[Saved data entries]
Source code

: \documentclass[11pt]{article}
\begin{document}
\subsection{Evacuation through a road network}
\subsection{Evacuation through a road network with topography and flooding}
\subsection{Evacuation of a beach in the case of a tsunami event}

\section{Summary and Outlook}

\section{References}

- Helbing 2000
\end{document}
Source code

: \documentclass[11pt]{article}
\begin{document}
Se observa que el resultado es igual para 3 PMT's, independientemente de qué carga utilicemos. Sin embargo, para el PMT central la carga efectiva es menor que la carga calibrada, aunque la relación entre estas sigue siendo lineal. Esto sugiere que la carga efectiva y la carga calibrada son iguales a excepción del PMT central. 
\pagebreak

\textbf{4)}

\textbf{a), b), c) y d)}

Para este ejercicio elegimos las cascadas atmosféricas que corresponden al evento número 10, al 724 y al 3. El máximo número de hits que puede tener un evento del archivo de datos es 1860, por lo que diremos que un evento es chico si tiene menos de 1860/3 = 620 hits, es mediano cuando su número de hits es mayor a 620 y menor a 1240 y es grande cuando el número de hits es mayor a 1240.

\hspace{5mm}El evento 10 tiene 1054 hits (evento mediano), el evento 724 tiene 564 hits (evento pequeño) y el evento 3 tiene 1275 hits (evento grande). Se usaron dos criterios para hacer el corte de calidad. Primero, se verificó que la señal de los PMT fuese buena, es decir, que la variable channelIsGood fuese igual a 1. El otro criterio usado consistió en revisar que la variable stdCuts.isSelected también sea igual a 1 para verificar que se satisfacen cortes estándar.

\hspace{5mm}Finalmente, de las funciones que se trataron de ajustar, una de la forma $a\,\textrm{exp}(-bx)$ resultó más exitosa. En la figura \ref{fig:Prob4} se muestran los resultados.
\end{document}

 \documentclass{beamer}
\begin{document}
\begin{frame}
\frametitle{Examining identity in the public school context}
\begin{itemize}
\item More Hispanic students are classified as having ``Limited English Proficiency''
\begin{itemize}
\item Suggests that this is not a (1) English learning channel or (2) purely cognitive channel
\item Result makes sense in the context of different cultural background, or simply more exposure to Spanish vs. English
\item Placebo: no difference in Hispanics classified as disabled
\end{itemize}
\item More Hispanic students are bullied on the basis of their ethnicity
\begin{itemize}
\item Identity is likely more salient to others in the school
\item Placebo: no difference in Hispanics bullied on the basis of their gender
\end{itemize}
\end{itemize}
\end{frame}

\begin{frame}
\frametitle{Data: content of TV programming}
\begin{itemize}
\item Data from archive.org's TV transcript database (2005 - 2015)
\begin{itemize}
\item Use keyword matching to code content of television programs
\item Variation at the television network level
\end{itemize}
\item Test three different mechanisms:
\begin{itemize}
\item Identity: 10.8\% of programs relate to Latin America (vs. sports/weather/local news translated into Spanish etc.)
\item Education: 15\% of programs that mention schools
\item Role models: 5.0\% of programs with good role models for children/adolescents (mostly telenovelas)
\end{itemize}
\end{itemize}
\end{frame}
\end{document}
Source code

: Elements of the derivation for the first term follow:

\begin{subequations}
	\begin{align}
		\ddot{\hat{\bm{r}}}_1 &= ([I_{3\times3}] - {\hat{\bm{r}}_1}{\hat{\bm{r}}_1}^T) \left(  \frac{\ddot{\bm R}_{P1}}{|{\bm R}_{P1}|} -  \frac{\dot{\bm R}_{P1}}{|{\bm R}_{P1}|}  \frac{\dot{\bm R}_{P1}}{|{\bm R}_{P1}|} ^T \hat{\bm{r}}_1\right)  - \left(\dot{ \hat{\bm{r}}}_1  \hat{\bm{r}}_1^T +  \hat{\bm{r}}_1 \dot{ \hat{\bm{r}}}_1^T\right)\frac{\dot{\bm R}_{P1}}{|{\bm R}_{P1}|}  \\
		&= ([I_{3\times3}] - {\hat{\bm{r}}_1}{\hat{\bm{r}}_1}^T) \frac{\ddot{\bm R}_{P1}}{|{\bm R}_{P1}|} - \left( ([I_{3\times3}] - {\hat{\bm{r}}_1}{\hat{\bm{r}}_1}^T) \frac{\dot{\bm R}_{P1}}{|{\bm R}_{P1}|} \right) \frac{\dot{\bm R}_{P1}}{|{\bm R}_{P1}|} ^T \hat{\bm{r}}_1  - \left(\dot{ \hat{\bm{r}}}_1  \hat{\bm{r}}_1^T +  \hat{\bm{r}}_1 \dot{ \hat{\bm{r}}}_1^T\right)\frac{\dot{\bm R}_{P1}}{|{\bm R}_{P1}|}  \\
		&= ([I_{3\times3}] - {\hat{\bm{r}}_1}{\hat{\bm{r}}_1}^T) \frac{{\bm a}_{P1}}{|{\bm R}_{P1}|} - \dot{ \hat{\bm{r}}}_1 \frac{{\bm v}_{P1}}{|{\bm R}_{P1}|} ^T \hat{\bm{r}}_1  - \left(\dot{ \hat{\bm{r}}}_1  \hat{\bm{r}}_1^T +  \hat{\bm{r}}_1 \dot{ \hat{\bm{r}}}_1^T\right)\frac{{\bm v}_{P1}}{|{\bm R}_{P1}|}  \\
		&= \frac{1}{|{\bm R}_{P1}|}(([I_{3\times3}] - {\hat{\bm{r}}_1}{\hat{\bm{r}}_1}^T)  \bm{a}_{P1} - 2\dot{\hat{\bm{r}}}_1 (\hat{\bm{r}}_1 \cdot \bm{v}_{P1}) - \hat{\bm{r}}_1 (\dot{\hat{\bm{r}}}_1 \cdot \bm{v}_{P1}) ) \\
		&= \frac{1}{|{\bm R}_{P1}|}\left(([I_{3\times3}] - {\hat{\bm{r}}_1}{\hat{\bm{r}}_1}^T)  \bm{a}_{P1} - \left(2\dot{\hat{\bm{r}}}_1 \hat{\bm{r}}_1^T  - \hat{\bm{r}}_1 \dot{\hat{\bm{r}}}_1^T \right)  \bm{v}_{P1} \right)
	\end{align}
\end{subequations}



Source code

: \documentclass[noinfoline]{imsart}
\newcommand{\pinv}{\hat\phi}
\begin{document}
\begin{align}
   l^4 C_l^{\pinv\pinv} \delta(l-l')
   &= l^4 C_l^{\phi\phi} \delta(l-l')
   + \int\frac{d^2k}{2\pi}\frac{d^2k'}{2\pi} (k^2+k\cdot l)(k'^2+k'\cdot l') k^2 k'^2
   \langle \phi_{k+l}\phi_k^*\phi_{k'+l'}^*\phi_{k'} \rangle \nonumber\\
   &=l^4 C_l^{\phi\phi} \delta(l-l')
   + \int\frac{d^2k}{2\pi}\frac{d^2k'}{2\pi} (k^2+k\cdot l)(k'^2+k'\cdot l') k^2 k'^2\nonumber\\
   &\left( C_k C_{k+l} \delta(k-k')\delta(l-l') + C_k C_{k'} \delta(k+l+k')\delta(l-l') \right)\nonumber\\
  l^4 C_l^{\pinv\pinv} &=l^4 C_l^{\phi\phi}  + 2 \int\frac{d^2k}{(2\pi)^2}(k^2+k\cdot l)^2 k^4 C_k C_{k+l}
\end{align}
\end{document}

WHAT TO WORK ON: Top to bottom, the records above must be output exactly.

RESPONSE:
Source code

: \documentclass[11pt]{article}
\begin{document}
\subsection{Evacuation through a road network}
\subsection{Evacuation through a road network with topography and flooding}
\subsection{Evacuation of a beach in the case of a tsunami event}

\section{Summary and Outlook}

\section{References}

- Helbing 2000
\end{document}
Source code

: \documentclass[11pt]{article}
\begin{document}
Se observa que el resultado es igual para 3 PMT's, independientemente de qué carga utilicemos. Sin embargo, para el PMT central la carga efectiva es menor que la carga calibrada, aunque la relación entre estas sigue siendo lineal. Esto sugiere que la carga efectiva y la carga calibrada son iguales a excepción del PMT central. 
\pagebreak

\textbf{4)}

\textbf{a), b), c) y d)}

Para este ejercicio elegimos las cascadas atmosféricas que corresponden al evento número 10, al 724 y al 3. El máximo número de hits que puede tener un evento del archivo de datos es 1860, por lo que diremos que un evento es chico si tiene menos de 1860/3 = 620 hits, es mediano cuando su número de hits es mayor a 620 y menor a 1240 y es grande cuando el número de hits es mayor a 1240.

\hspace{5mm}El evento 10 tiene 1054 hits (evento mediano), el evento 724 tiene 564 hits (evento pequeño) y el evento 3 tiene 1275 hits (evento grande). Se usaron dos criterios para hacer el corte de calidad. Primero, se verificó que la señal de los PMT fuese buena, es decir, que la variable channelIsGood fuese igual a 1. El otro criterio usado consistió en revisar que la variable stdCuts.isSelected también sea igual a 1 para verificar que se satisfacen cortes estándar.

\hspace{5mm}Finalmente, de las funciones que se trataron de ajustar, una de la forma $a\,\textrm{exp}(-bx)$ resultó más exitosa. En la figura \ref{fig:Prob4} se muestran los resultados.
\end{document}

 \documentclass{beamer}
\begin{document}
\begin{frame}
\frametitle{Examining identity in the public school context}
\begin{itemize}
\item More Hispanic students are classified as having ``Limited English Proficiency''
\begin{itemize}
\item Suggests that this is not a (1) English learning channel or (2) purely cognitive channel
\item Result makes sense in the context of different cultural background, or simply more exposure to Spanish vs. English
\item Placebo: no difference in Hispanics classified as disabled
\end{itemize}
\item More Hispanic students are bullied on the basis of their ethnicity
\begin{itemize}
\item Identity is likely more salient to others in the school
\item Placebo: no difference in Hispanics bullied on the basis of their gender
\end{itemize}
\end{itemize}
\end{frame}

\begin{frame}
\frametitle{Data: content of TV programming}
\begin{itemize}
\item Data from archive.org's TV transcript database (2005 - 2015)
\begin{itemize}
\item Use keyword matching to code content of television programs
\item Variation at the television network level
\end{itemize}
\item Test three different mechanisms:
\begin{itemize}
\item Identity: 10.8\% of programs relate to Latin America (vs. sports/weather/local news translated into Spanish etc.)
\item Education: 15\% of programs that mention schools
\item Role models: 5.0\% of programs with good role models for children/adolescents (mostly telenovelas)
\end{itemize}
\end{itemize}
\end{frame}
\end{document}
Source code

: Elements of the derivation for the first term follow:

\begin{subequations}
	\begin{align}
		\ddot{\hat{\bm{r}}}_1 &= ([I_{3\times3}] - {\hat{\bm{r}}_1}{\hat{\bm{r}}_1}^T) \left(  \frac{\ddot{\bm R}_{P1}}{|{\bm R}_{P1}|} -  \frac{\dot{\bm R}_{P1}}{|{\bm R}_{P1}|}  \frac{\dot{\bm R}_{P1}}{|{\bm R}_{P1}|} ^T \hat{\bm{r}}_1\right)  - \left(\dot{ \hat{\bm{r}}}_1  \hat{\bm{r}}_1^T +  \hat{\bm{r}}_1 \dot{ \hat{\bm{r}}}_1^T\right)\frac{\dot{\bm R}_{P1}}{|{\bm R}_{P1}|}  \\
		&= ([I_{3\times3}] - {\hat{\bm{r}}_1}{\hat{\bm{r}}_1}^T) \frac{\ddot{\bm R}_{P1}}{|{\bm R}_{P1}|} - \left( ([I_{3\times3}] - {\hat{\bm{r}}_1}{\hat{\bm{r}}_1}^T) \frac{\dot{\bm R}_{P1}}{|{\bm R}_{P1}|} \right) \frac{\dot{\bm R}_{P1}}{|{\bm R}_{P1}|} ^T \hat{\bm{r}}_1  - \left(\dot{ \hat{\bm{r}}}_1  \hat{\bm{r}}_1^T +  \hat{\bm{r}}_1 \dot{ \hat{\bm{r}}}_1^T\right)\frac{\dot{\bm R}_{P1}}{|{\bm R}_{P1}|}  \\
		&= ([I_{3\times3}] - {\hat{\bm{r}}_1}{\hat{\bm{r}}_1}^T) \frac{{\bm a}_{P1}}{|{\bm R}_{P1}|} - \dot{ \hat{\bm{r}}}_1 \frac{{\bm v}_{P1}}{|{\bm R}_{P1}|} ^T \hat{\bm{r}}_1  - \left(\dot{ \hat{\bm{r}}}_1  \hat{\bm{r}}_1^T +  \hat{\bm{r}}_1 \dot{ \hat{\bm{r}}}_1^T\right)\frac{{\bm v}_{P1}}{|{\bm R}_{P1}|}  \\
		&= \frac{1}{|{\bm R}_{P1}|}(([I_{3\times3}] - {\hat{\bm{r}}_1}{\hat{\bm{r}}_1}^T)  \bm{a}_{P1} - 2\dot{\hat{\bm{r}}}_1 (\hat{\bm{r}}_1 \cdot \bm{v}_{P1}) - \hat{\bm{r}}_1 (\dot{\hat{\bm{r}}}_1 \cdot \bm{v}_{P1}) ) \\
		&= \frac{1}{|{\bm R}_{P1}|}\left(([I_{3\times3}] - {\hat{\bm{r}}_1}{\hat{\bm{r}}_1}^T)  \bm{a}_{P1} - \left(2\dot{\hat{\bm{r}}}_1 \hat{\bm{r}}_1^T  - \hat{\bm{r}}_1 \dot{\hat{\bm{r}}}_1^T \right)  \bm{v}_{P1} \right)
	\end{align}
\end{subequations}



Source code

: \documentclass[noinfoline]{imsart}
\newcommand{\pinv}{\hat\phi}
\begin{document}
\begin{align}
   l^4 C_l^{\pinv\pinv} \delta(l-l')
   &= l^4 C_l^{\phi\phi} \delta(l-l')
   + \int\frac{d^2k}{2\pi}\frac{d^2k'}{2\pi} (k^2+k\cdot l)(k'^2+k'\cdot l') k^2 k'^2
   \langle \phi_{k+l}\phi_k^*\phi_{k'+l'}^*\phi_{k'} \rangle \nonumber\\
   &=l^4 C_l^{\phi\phi} \delta(l-l')
   + \int\frac{d^2k}{2\pi}\frac{d^2k'}{2\pi} (k^2+k\cdot l)(k'^2+k'\cdot l') k^2 k'^2\nonumber\\
   &\left( C_k C_{k+l} \delta(k-k')\delta(l-l') + C_k C_{k'} \delta(k+l+k')\delta(l-l') \right)\nonumber\\
  l^4 C_l^{\pinv\pinv} &=l^4 C_l^{\phi\phi}  + 2 \int\frac{d^2k}{(2\pi)^2}(k^2+k\cdot l)^2 k^4 C_k C_{k+l}
\end{align}
\end{document}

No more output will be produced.